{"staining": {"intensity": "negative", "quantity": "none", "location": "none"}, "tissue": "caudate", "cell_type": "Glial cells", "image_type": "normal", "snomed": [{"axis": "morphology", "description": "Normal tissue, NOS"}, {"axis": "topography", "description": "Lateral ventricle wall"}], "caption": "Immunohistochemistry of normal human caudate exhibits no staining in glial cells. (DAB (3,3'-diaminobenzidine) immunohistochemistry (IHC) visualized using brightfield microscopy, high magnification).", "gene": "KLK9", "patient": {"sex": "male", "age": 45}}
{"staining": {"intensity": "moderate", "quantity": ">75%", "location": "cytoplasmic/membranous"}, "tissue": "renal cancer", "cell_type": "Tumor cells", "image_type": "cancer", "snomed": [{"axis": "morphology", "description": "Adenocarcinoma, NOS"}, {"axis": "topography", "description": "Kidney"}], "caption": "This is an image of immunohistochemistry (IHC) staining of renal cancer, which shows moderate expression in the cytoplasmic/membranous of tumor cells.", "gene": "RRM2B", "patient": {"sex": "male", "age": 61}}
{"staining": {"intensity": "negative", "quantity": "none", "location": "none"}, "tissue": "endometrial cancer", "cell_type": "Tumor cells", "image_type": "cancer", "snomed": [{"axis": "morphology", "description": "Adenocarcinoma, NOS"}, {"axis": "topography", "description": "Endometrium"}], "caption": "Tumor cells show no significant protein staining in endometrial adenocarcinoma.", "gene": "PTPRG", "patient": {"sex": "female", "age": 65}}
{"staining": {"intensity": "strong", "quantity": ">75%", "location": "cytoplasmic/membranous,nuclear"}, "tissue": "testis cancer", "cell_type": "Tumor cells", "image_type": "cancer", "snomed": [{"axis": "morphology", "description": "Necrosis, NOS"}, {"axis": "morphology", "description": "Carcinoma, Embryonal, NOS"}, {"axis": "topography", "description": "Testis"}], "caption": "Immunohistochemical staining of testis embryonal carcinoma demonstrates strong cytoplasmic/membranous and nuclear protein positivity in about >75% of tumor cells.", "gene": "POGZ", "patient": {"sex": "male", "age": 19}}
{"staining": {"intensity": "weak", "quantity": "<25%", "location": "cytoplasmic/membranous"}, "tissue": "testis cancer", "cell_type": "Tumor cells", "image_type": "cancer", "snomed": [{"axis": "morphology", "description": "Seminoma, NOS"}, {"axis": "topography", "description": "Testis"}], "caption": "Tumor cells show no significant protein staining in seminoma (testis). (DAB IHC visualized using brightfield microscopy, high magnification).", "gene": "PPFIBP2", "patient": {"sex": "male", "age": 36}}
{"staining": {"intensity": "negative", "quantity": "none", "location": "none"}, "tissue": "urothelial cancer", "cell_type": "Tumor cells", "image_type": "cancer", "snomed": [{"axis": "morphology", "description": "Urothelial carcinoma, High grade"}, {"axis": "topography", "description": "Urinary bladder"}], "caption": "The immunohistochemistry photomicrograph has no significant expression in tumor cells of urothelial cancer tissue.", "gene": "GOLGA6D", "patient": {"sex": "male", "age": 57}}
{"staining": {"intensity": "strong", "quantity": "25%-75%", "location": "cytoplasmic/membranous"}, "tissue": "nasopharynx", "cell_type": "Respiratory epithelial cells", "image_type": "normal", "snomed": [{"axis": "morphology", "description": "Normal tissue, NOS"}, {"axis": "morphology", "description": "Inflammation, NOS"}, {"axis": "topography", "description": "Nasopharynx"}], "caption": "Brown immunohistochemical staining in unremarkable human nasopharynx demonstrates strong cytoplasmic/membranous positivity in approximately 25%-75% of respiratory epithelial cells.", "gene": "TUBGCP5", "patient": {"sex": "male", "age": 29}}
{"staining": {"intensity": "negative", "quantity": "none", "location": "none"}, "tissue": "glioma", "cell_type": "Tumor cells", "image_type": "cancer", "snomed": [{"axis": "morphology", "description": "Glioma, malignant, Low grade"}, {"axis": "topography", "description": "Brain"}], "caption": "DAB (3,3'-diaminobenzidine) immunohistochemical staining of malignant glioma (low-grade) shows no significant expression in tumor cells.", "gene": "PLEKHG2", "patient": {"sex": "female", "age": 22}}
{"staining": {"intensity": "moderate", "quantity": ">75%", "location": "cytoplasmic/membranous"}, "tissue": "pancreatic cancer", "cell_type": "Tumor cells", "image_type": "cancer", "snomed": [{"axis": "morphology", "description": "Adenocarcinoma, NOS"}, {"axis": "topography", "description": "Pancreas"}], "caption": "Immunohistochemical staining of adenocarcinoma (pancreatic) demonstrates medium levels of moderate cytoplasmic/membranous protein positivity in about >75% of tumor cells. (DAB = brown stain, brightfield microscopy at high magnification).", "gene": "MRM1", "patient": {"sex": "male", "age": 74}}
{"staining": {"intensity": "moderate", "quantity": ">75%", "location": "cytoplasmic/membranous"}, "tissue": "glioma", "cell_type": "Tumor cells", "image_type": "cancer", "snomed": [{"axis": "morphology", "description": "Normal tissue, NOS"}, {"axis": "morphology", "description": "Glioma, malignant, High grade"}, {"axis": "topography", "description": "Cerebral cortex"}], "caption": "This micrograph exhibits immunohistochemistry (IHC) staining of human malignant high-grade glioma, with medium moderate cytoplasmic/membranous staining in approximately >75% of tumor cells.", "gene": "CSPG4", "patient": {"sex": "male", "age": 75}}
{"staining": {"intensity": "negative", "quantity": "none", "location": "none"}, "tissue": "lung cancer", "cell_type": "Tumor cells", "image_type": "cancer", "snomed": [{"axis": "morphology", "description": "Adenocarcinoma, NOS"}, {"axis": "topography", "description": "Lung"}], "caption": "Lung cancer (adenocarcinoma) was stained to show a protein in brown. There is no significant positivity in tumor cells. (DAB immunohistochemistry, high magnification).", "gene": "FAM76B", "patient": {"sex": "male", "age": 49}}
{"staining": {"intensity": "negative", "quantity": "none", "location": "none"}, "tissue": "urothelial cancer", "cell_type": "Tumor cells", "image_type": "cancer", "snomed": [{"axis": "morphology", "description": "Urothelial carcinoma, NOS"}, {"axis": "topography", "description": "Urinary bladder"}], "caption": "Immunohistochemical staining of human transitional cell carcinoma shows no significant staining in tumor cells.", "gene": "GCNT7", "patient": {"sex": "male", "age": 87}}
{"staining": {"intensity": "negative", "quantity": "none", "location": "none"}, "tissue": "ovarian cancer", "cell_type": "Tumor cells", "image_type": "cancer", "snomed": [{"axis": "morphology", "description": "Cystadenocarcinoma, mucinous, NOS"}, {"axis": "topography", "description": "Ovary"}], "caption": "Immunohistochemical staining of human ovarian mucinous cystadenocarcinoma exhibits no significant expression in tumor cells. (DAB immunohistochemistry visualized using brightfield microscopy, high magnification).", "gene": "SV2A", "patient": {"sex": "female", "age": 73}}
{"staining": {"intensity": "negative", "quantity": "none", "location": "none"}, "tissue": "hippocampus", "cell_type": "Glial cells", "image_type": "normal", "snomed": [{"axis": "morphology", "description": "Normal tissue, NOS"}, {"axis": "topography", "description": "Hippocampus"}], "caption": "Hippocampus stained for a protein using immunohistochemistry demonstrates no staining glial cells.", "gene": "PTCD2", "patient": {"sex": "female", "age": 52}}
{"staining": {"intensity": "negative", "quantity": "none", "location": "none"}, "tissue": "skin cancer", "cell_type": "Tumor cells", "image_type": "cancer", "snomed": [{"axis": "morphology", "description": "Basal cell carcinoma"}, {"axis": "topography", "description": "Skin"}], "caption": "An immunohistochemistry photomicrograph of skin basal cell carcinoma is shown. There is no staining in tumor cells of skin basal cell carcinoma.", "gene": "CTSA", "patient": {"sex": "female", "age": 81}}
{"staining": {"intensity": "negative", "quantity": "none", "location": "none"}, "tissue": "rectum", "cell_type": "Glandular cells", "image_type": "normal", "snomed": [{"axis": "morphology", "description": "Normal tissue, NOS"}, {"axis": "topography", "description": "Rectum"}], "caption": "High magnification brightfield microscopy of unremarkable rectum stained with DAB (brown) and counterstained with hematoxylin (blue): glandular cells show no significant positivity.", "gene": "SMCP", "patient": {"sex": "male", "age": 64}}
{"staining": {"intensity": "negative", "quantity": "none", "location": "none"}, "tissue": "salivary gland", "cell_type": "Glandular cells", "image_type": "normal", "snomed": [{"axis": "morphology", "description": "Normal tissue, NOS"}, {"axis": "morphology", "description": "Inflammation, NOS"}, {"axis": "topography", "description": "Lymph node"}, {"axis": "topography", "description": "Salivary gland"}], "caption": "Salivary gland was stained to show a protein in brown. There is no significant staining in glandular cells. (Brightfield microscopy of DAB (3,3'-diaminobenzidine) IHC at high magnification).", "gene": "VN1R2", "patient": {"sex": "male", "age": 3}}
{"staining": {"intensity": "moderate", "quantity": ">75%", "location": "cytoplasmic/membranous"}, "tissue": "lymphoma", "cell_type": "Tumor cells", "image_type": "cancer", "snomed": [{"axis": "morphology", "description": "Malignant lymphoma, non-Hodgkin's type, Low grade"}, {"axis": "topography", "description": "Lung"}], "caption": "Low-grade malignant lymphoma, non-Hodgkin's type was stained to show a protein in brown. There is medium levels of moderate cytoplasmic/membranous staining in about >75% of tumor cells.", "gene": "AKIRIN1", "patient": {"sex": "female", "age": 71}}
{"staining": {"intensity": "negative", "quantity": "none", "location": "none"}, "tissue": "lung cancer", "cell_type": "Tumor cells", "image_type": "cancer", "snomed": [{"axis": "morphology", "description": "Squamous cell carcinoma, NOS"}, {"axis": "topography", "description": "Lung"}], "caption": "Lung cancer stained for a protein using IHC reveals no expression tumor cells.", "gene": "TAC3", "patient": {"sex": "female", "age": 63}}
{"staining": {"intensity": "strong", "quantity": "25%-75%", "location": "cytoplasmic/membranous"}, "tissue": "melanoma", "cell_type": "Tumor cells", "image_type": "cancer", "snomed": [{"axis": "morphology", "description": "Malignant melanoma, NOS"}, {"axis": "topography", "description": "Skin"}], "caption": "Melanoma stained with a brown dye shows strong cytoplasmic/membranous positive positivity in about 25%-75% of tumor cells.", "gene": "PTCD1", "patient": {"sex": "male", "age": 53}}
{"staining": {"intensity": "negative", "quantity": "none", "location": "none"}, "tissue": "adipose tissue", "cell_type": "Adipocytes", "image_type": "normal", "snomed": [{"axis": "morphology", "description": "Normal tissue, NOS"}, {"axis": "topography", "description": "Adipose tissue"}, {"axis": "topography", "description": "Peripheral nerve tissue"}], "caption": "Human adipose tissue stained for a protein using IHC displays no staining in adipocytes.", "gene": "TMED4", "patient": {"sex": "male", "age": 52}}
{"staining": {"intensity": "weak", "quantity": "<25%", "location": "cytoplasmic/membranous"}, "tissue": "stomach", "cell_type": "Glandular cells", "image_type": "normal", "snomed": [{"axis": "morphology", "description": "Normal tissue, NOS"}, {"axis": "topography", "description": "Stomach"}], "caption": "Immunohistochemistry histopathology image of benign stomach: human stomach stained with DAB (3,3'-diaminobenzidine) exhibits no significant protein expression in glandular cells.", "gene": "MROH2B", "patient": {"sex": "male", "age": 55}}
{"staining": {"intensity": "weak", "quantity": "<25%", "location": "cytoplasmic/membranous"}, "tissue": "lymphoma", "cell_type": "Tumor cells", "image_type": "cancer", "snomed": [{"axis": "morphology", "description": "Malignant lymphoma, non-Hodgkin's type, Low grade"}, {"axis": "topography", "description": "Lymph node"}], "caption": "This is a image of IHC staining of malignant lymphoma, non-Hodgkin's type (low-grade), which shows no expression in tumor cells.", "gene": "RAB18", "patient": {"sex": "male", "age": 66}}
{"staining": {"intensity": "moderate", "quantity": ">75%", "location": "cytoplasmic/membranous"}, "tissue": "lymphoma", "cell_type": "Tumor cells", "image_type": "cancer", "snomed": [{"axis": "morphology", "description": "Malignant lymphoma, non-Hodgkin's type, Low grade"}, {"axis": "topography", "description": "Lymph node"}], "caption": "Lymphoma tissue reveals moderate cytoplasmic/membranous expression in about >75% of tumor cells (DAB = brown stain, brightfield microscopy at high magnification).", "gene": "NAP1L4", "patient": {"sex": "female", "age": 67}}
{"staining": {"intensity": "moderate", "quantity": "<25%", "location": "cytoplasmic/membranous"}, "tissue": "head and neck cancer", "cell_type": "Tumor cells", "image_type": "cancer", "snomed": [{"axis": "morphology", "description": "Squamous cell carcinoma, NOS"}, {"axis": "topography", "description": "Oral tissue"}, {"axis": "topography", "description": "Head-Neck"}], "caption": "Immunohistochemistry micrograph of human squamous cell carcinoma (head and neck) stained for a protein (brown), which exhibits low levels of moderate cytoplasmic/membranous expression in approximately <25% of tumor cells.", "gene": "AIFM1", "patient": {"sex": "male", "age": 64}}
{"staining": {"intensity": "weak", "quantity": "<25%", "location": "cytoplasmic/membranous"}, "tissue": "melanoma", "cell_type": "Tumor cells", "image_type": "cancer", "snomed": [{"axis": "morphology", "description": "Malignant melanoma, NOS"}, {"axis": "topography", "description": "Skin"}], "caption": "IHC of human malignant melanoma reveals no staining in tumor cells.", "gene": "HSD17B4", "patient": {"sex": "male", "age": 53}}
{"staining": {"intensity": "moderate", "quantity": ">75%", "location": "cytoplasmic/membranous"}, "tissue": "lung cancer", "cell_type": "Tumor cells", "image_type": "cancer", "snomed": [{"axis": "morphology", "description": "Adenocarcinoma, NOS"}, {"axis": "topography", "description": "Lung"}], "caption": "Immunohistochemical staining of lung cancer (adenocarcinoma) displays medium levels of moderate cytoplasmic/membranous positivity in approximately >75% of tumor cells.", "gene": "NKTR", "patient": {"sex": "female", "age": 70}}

_____

* _What you will do_: Write out exactly the lines of the entries above that run from the line containing "human malignant melanoma" through the last line, including both.

* _Response area_:
{"staining": {"intensity": "weak", "quantity": "<25%", "location": "cytoplasmic/membranous"}, "tissue": "melanoma", "cell_type": "Tumor cells", "image_type": "cancer", "snomed": [{"axis": "morphology", "description": "Malignant melanoma, NOS"}, {"axis": "topography", "description": "Skin"}], "caption": "IHC of human malignant melanoma reveals no staining in tumor cells.", "gene": "HSD17B4", "patient": {"sex": "male", "age": 53}}
{"staining": {"intensity": "moderate", "quantity": ">75%", "location": "cytoplasmic/membranous"}, "tissue": "lung cancer", "cell_type": "Tumor cells", "image_type": "cancer", "snomed": [{"axis": "morphology", "description": "Adenocarcinoma, NOS"}, {"axis": "topography", "description": "Lung"}], "caption": "Immunohistochemical staining of lung cancer (adenocarcinoma) displays medium levels of moderate cytoplasmic/membranous positivity in approximately >75% of tumor cells.", "gene": "NKTR", "patient": {"sex": "female", "age": 70}}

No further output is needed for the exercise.